As a tokenizer I used the Dutch one (below), but the same issue exists with "bert-base-cased" so I don’t think the tokenizer is the issue.

tokenizer = AutoTokenizer.from_pretrained("wietsedv/bert-base-dutch-cased")
tokenizer.add_special_tokens({"eos_token": "[EOS]"})
prepare_data("path/to/data.txt", tokenizer)

Awesome! And may I ask which versions of the datasets and transformers library you are using?

  • transformers 3.1.0
  • datasets 1.0.1

The problem also occurs on both Windows and Ubuntu (only tested Python 3.7 for now).

Hi !

In this code you call train_test_split without setting a seed, which means that every time you run this code, it will shuffle the dataset in a different way. Since the created splits are always different, it can’t reload them from cache. You can use train_test_split(test_size=0.2, seed=...) to set the seed.

Furthermore, you are loading a dataset that is in memory. By default caching is enabled only for datasets on disk. What you can do is load an on-disk dataset using load_dataset("text", data_files=dataset_f). Another option is to write the dataset on disk at one point dataset.map(..., cache_file_name=<path/to/cache/file>)

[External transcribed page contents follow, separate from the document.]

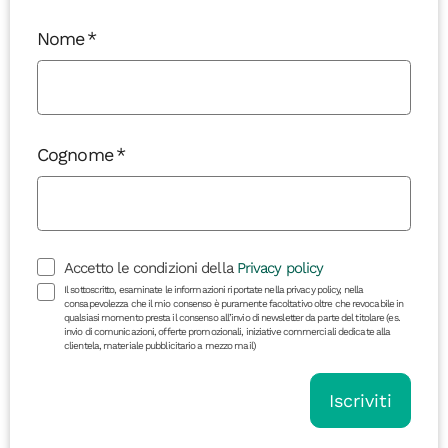
Nome
Cognome
Accetto le condizioni della
Privacy policy
Il sottoscritto, esaminate le informazioni riportate nella privacy policy, nella
consapevolezza che il mio consenso è puramente facoltativo oltre che revocabile in
qualsiasi momento presta il consenso all’invio di newsletter da parte del titolare (es.
invio di comunicazioni, offerte promozionali, iniziative commerciali dedicate alla
clientela, materiale pubblicitario a mezzo mail)
Iscriviti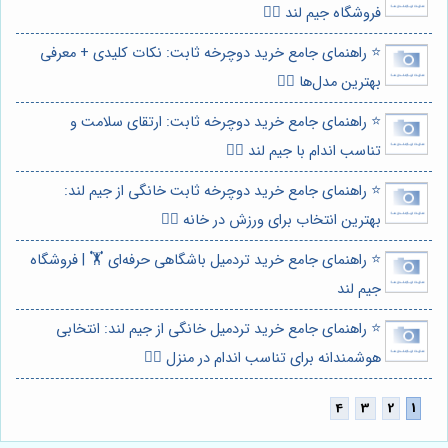
فروشگاه جیم لند 🏃‍♀️
⭐️ راهنمای جامع خرید دوچرخه ثابت: نکات کلیدی + معرفی
بهترین مدل‌ها 🚴‍♀️
⭐️ راهنمای جامع خرید دوچرخه ثابت: ارتقای سلامت و
تناسب اندام با جیم لند 🚴‍♀️
⭐️ راهنمای جامع خرید دوچرخه ثابت خانگی از جیم لند:
بهترین انتخاب برای ورزش در خانه 🚴‍♀️
⭐️ راهنمای جامع خرید تردمیل باشگاهی حرفه‌ای 🏋️ | فروشگاه
جیم لند
⭐️ راهنمای جامع خرید تردمیل خانگی از جیم لند: انتخابی
هوشمندانه برای تناسب اندام در منزل 🏃‍♀️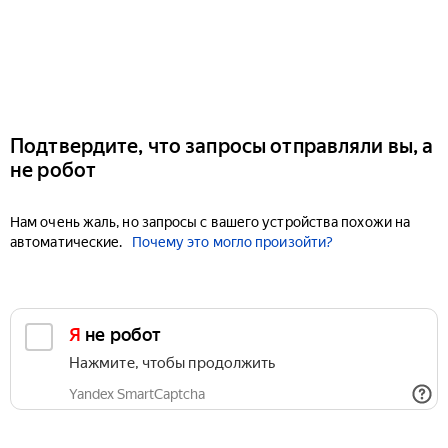
Подтвердите, что запросы отправляли вы, а
не робот
Нам очень жаль, но запросы с вашего устройства похожи на
автоматические.
Почему это могло произойти?
Я не робот
Нажмите, чтобы продолжить
Yandex SmartCaptcha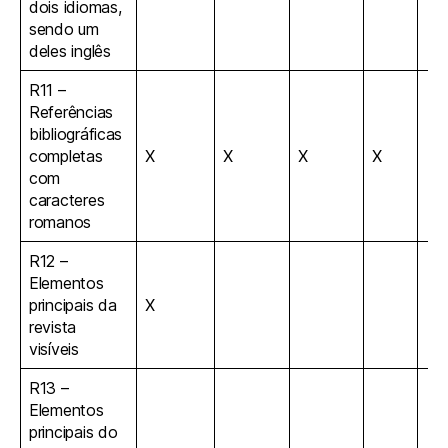
dois idiomas,
sendo um
deles inglês
R11 –
Referências
bibliográficas
completas
X
X
X
X
com
caracteres
romanos
R12 –
Elementos
principais da
X
revista
visíveis
R13 –
Elementos
principais do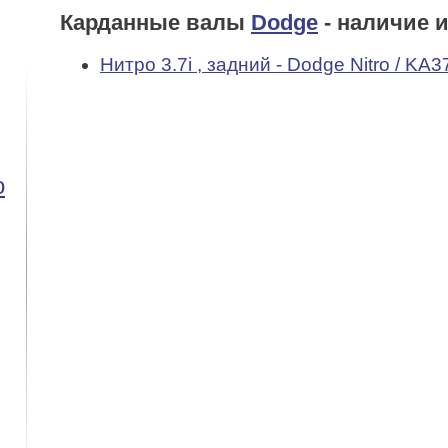
Карданные валы
Dodge
- наличие 
Нитро 3.7i , задний - Dodge Nitro / KA37
o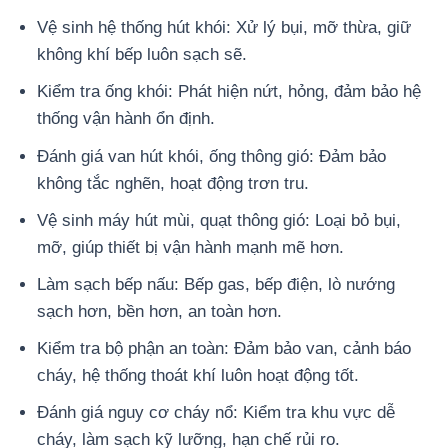
Vệ sinh hệ thống hút khói: Xử lý bụi, mỡ thừa, giữ
không khí bếp luôn sạch sẽ.
Kiểm tra ống khói: Phát hiện nứt, hỏng, đảm bảo hệ
thống vận hành ổn định.
Đánh giá van hút khói, ống thông gió: Đảm bảo
không tắc nghẽn, hoạt động trơn tru.
Vệ sinh máy hút mùi, quạt thông gió: Loại bỏ bụi,
mỡ, giúp thiết bị vận hành mạnh mẽ hơn.
Làm sạch bếp nấu: Bếp gas, bếp điện, lò nướng
sạch hơn, bền hơn, an toàn hơn.
Kiểm tra bộ phận an toàn: Đảm bảo van, cảnh báo
cháy, hệ thống thoát khí luôn hoạt động tốt.
Đánh giá nguy cơ cháy nổ: Kiểm tra khu vực dễ
cháy, làm sạch kỹ lưỡng, hạn chế rủi ro.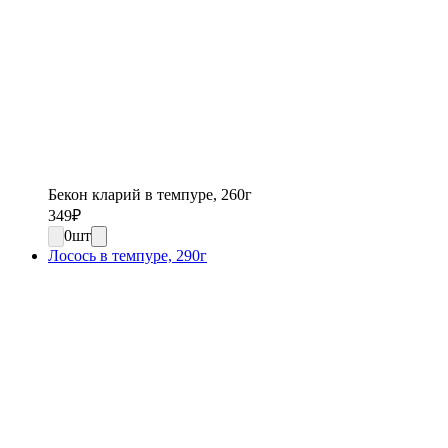
Бекон кларий в темпуре, 260г
349
₽
0
шт
Лосось в темпуре, 290г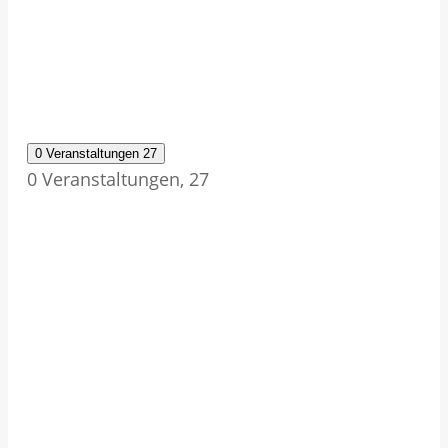
0 Veranstaltungen
27
0 Veranstaltungen,
27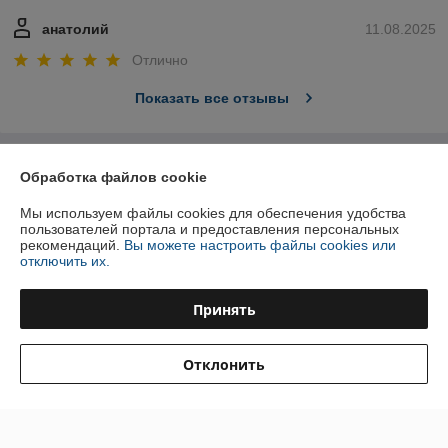
анатолий
11.08.2025
Отлично
Показать все отзывы
О нас
Обработка файлов cookie
Мы используем файлы cookies для обеспечения удобства
Контакты
пользователей портала и предоставления персональных
рекомендаций.
Вы можете настроить файлы cookies или
Доставка и оплата
отключить их.
График работы
Принять
Полная версия сайта
Отклонить
Политика обработки cookies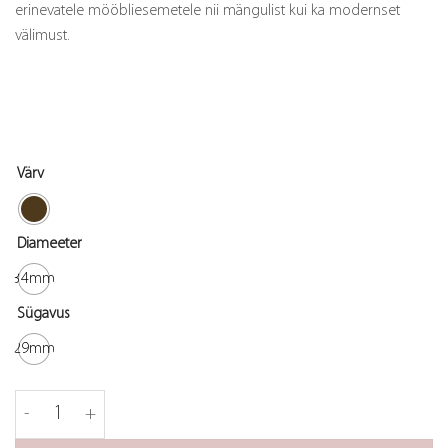
erinevatele mööbliesemetele nii mängulist kui ka modernset
välimust.
Värv
Diameeter
34mm
Sügavus
29mm
Nupp Flower Bud kogus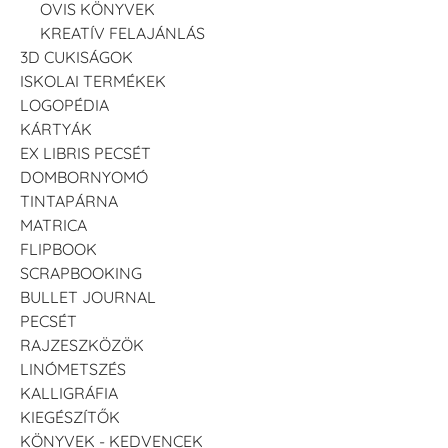
OVIS KÖNYVEK
KREATÍV FELAJÁNLÁS
3D CUKISÁGOK
ISKOLAI TERMÉKEK
LOGOPÉDIA
KÁRTYÁK
EX LIBRIS PECSÉT
DOMBORNYOMÓ
TINTAPÁRNA
MATRICA
FLIPBOOK
SCRAPBOOKING
BULLET JOURNAL
PECSÉT
RAJZESZKÖZÖK
LINÓMETSZÉS
KALLIGRÁFIA
KIEGÉSZÍTŐK
KÖNYVEK - KEDVENCEK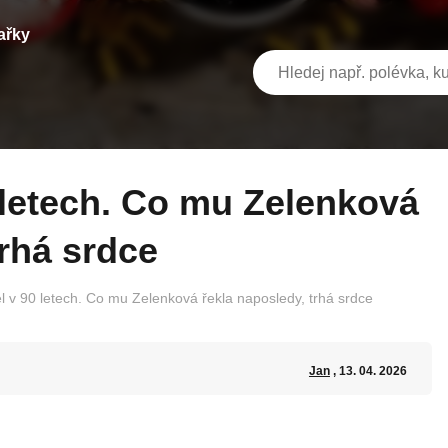
ařky
trhá srdce
 v 90 letech. Co mu Zelenková řekla naposledy, trhá srdce
Jan
, 13. 04. 2026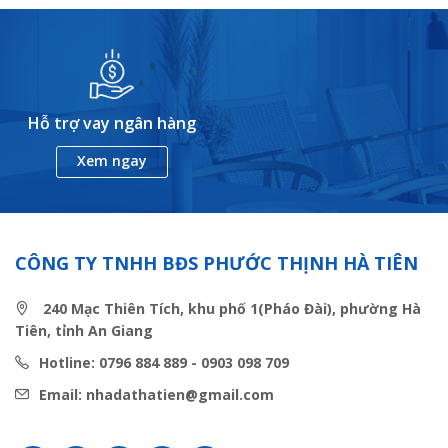
Hỗ trợ vay ngân hàng
Xem ngay
CÔNG TY TNHH BĐS PHƯỚC THỊNH HÀ TIÊN
240 Mạc Thiên Tích, khu phố 1(Pháo Đài), phường Hà
Tiên, tỉnh An Giang
Hotline: 0796 884 889 - 0903 098 709
Email: nhadathatien@gmail.com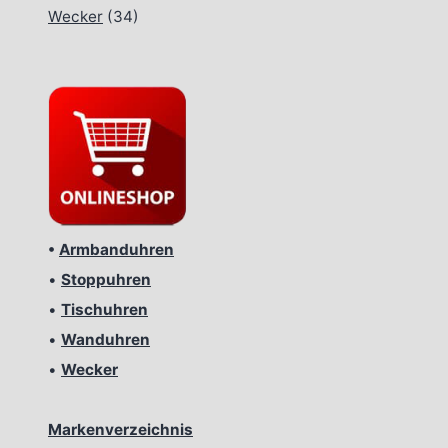
Wecker
(34)
•
Armbanduhren
•
Stoppuhren
•
Tischuhren
•
Wanduhren
•
Wecker
Markenverzeichnis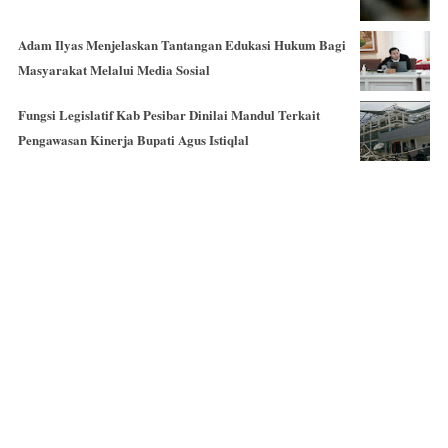
Adam Ilyas Menjelaskan Tantangan Edukasi Hukum Bagi
Masyarakat Melalui Media Sosial
Fungsi Legislatif Kab Pesibar Dinilai Mandul Terkait
Pengawasan Kinerja Bupati Agus Istiqlal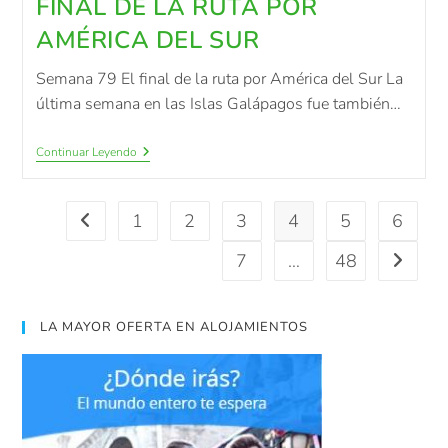
FINAL DE LA RUTA POR
AMÉRICA DEL SUR
Semana 79 El final de la ruta por América del Sur La
última semana en las Islas Galápagos fue también…
Continuar Leyendo
1
2
3
4
5
6
7
…
48
LA MAYOR OFERTA EN ALOJAMIENTOS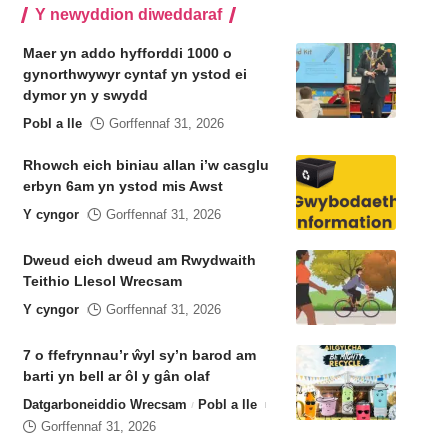
Y newyddion diweddaraf
Maer yn addo hyfforddi 1000 o
gynorthwywyr cyntaf yn ystod ei
dymor yn y swydd
Pobl a lle
Gorffennaf 31, 2026
Rhowch eich biniau allan i’w casglu
erbyn 6am yn ystod mis Awst
Y cyngor
Gorffennaf 31, 2026
Dweud eich dweud am Rwydwaith
Teithio Llesol Wrecsam
Y cyngor
Gorffennaf 31, 2026
7 o ffefrynnau’r ŵyl sy’n barod am
barti yn bell ar ôl y gân olaf
Datgarboneiddio Wrecsam
Pobl a lle
Gorffennaf 31, 2026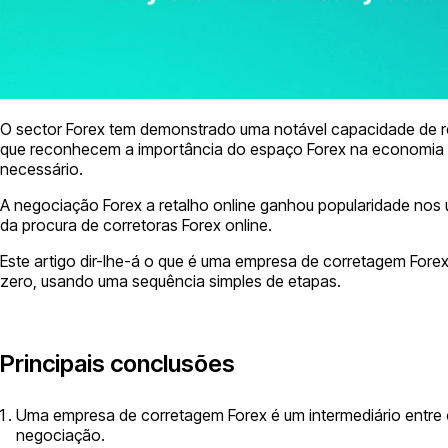
O sector Forex tem demonstrado uma notável capacidade de rec
que reconhecem a importância do espaço Forex na economia mu
necessário.
A negociação Forex a retalho online ganhou popularidade nos ú
da procura de corretoras Forex online.
Este artigo dir-lhe-á o que é uma empresa de corretagem Fore
zero, usando uma sequência simples de etapas.
Principais conclusões
Uma empresa de corretagem Forex é um intermediário entre o
negociação.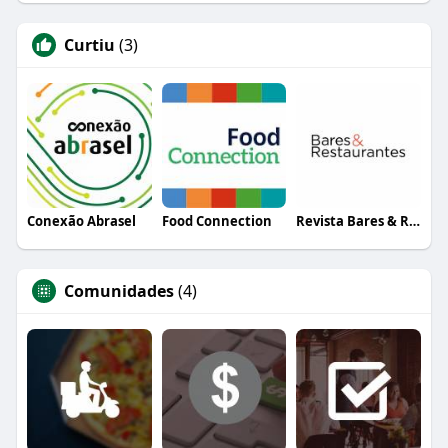
Curtiu
(3)
Conexão Abrasel
Food Connection
Revista Bares & Restaurantes
Comunidades
(4)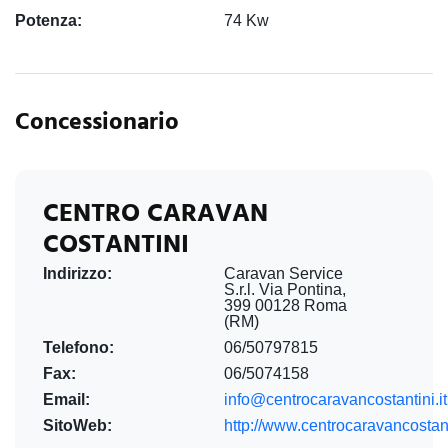
Potenza:
74 Kw
Concessionario
CENTRO CARAVAN
COSTANTINI
Indirizzo:
Caravan Service
S.r.l. Via Pontina,
399 00128 Roma
(RM)
Telefono:
06/50797815
Fax:
06/5074158
Email:
info@centrocaravancostantini.it
SitoWeb:
http://www.centrocaravancostanti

Thanks for the reply. The seed should not be an issue I think because I manually set the seed at the start of the whole script (for random, torch, and numpy). Just to be sure, I’ll set the seed in that function, too. However, I moved away from using load_dataset because of this issue, so I can’t test whether the cache_file_name works.

@lhoestq, do you think from_dict and from_pandas should create a cache_file on drive by default?
With a keep_in_memory option?


Perhaps keep_in_memory is a bit confusing? For me it sounds as if that means “keep in RAM”. Maybe save_to_cache?

Yes that exactly what it means :wink: keep_in_memory mean keep in RAM

Ah, okay I thought you meant it the other way around. Sounds good!